#### Task statement
Only a number is expected: how many lines in the entries that follow contain the word "this"?

__________________________________________________

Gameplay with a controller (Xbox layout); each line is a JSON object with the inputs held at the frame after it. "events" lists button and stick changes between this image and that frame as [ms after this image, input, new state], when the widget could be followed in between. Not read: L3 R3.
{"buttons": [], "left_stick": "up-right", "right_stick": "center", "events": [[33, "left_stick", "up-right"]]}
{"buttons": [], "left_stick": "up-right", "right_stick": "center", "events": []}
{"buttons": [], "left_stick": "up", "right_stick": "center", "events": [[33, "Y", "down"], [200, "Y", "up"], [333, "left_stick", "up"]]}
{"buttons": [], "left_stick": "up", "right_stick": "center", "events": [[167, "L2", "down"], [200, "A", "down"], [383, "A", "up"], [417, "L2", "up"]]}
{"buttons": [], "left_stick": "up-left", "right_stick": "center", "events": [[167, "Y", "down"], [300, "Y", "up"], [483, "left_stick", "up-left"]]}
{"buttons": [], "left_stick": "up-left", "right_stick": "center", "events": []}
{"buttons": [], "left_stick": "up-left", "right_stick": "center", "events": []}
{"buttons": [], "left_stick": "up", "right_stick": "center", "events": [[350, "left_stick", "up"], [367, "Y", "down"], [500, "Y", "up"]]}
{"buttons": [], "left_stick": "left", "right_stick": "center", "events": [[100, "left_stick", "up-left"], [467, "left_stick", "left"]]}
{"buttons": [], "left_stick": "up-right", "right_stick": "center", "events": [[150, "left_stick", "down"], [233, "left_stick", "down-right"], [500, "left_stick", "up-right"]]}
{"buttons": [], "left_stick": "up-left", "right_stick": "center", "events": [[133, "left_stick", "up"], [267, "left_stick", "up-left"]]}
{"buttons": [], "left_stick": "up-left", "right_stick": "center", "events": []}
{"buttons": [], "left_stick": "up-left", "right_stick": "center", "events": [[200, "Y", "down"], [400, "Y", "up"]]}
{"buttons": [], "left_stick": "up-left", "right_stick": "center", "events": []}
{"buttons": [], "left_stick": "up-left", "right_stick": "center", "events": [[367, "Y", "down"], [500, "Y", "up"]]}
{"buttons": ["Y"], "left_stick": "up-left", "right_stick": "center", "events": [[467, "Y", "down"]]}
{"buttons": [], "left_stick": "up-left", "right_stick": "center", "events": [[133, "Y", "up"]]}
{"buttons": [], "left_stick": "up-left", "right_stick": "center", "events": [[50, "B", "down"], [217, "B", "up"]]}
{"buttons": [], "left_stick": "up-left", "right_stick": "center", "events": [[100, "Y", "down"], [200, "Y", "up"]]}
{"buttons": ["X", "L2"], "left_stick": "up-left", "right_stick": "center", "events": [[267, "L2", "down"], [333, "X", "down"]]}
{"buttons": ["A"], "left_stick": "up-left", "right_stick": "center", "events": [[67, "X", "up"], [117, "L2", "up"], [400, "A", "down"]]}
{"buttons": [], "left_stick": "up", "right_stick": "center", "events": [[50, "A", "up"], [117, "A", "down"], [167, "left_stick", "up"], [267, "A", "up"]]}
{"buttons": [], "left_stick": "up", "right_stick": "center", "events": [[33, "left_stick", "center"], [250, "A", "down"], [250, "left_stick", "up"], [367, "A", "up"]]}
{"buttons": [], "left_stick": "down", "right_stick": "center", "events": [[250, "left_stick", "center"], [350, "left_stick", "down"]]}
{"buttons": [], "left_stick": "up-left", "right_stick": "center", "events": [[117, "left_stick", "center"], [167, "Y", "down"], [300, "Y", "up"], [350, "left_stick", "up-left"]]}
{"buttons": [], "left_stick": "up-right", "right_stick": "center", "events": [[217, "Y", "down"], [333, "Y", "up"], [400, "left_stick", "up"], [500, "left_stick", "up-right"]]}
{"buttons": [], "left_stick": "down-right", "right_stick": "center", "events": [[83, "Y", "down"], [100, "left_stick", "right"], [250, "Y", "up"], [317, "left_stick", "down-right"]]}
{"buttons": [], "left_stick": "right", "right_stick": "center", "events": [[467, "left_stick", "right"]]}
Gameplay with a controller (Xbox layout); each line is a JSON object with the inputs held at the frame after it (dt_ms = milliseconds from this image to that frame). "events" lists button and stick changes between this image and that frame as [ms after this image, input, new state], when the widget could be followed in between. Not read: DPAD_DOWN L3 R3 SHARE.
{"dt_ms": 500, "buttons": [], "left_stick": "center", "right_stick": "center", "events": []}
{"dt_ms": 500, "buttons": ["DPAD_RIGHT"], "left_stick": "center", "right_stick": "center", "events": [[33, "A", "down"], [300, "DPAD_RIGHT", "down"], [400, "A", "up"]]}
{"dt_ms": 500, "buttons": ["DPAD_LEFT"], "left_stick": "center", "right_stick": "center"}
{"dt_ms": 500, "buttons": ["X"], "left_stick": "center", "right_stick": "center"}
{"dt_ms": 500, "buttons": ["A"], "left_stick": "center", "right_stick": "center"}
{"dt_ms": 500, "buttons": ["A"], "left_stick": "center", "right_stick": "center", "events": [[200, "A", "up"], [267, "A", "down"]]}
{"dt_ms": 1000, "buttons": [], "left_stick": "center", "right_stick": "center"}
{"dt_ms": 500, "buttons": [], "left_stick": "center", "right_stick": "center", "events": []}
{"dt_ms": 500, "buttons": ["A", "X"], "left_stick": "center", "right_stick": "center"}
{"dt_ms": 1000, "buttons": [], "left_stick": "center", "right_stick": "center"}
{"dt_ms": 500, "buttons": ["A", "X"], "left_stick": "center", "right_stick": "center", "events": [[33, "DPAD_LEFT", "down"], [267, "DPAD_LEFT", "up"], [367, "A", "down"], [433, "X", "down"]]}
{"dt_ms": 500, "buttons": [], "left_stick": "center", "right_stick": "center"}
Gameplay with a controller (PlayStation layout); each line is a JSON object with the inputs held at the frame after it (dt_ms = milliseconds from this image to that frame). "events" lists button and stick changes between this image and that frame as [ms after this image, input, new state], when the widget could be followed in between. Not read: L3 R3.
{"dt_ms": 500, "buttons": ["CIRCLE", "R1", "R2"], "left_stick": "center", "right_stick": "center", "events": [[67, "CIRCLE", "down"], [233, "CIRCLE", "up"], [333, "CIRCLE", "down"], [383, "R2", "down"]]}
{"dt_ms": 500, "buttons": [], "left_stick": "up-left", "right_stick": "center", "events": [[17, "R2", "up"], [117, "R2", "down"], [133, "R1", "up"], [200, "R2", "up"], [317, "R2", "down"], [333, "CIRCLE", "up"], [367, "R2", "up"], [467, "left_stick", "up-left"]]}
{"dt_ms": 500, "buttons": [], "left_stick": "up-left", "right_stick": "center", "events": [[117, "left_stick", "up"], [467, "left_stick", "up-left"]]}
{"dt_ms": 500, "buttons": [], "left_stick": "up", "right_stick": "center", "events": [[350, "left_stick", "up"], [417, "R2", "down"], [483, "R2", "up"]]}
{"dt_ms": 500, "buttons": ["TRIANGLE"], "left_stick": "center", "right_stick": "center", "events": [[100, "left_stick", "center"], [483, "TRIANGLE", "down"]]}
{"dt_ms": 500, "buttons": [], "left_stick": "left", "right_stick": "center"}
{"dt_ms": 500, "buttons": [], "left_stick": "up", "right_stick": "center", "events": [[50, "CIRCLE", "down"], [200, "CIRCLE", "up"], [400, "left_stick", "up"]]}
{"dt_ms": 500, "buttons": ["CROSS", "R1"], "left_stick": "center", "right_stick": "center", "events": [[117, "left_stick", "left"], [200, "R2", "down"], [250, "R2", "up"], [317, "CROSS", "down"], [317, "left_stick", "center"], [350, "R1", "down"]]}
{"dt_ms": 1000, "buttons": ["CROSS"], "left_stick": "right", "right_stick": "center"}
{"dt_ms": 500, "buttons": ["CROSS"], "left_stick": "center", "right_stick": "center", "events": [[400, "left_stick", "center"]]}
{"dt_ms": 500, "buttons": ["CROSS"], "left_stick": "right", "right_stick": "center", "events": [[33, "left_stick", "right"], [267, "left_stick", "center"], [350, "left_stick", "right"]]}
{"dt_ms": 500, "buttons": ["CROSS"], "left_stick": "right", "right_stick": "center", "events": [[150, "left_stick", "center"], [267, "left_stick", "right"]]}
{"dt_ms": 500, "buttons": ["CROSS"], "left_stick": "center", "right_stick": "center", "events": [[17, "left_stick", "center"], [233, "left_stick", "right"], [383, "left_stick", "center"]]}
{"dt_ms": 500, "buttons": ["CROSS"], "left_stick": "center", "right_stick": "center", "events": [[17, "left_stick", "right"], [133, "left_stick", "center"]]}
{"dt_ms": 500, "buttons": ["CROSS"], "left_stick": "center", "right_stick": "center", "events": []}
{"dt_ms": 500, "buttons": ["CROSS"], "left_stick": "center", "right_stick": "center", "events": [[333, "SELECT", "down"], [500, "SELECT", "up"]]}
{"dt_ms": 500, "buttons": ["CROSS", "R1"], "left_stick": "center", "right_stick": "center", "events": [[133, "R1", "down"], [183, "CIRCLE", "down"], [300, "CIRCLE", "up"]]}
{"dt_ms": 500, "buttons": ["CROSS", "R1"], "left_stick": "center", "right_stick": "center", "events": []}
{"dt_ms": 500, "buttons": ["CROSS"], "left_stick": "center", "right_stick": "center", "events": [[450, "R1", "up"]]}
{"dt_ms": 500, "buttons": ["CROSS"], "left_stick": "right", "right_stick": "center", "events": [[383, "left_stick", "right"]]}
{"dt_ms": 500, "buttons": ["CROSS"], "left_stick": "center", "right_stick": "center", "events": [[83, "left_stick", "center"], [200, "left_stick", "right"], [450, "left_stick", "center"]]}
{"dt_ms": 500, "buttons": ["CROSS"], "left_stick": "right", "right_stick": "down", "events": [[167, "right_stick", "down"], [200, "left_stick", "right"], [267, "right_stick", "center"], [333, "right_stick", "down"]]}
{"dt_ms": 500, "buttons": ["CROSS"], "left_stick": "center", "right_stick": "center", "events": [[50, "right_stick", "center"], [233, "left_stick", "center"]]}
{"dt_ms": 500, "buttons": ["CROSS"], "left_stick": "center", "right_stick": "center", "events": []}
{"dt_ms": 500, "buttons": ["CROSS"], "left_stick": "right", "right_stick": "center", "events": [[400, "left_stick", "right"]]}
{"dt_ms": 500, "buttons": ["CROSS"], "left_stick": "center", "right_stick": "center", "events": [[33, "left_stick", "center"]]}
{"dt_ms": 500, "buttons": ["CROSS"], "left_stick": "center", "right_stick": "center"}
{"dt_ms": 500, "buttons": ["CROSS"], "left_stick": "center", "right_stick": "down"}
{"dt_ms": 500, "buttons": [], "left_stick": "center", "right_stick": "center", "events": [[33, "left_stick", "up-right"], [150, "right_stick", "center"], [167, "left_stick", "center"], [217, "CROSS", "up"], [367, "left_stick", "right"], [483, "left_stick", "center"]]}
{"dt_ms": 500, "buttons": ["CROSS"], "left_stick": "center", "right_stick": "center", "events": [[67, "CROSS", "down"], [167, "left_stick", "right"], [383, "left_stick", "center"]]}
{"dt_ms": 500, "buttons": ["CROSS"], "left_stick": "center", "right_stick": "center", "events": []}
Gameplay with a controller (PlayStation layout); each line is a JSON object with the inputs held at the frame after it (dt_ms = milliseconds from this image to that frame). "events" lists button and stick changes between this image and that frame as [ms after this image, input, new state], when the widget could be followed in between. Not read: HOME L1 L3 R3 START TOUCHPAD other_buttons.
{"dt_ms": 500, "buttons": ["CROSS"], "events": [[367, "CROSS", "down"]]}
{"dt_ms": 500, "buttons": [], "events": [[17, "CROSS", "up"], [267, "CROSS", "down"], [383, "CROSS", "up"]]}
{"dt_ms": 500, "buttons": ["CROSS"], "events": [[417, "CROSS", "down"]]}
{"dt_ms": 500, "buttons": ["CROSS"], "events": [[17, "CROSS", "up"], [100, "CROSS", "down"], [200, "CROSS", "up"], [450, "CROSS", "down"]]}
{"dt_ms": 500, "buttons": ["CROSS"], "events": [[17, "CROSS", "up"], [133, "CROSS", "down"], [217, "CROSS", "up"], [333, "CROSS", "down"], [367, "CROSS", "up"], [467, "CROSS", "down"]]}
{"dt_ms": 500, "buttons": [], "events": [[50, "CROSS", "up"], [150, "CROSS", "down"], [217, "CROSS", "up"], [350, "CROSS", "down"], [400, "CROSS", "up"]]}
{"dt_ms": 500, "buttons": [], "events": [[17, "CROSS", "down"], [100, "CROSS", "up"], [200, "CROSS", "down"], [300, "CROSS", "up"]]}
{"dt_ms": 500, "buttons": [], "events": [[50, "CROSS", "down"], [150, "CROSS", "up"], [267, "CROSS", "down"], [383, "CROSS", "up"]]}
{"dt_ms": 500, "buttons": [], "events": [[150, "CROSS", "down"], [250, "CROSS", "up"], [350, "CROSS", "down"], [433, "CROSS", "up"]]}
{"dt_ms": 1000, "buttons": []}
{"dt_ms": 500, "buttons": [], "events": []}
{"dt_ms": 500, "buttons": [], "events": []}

__________________________________________________

#### Response to the exercise
4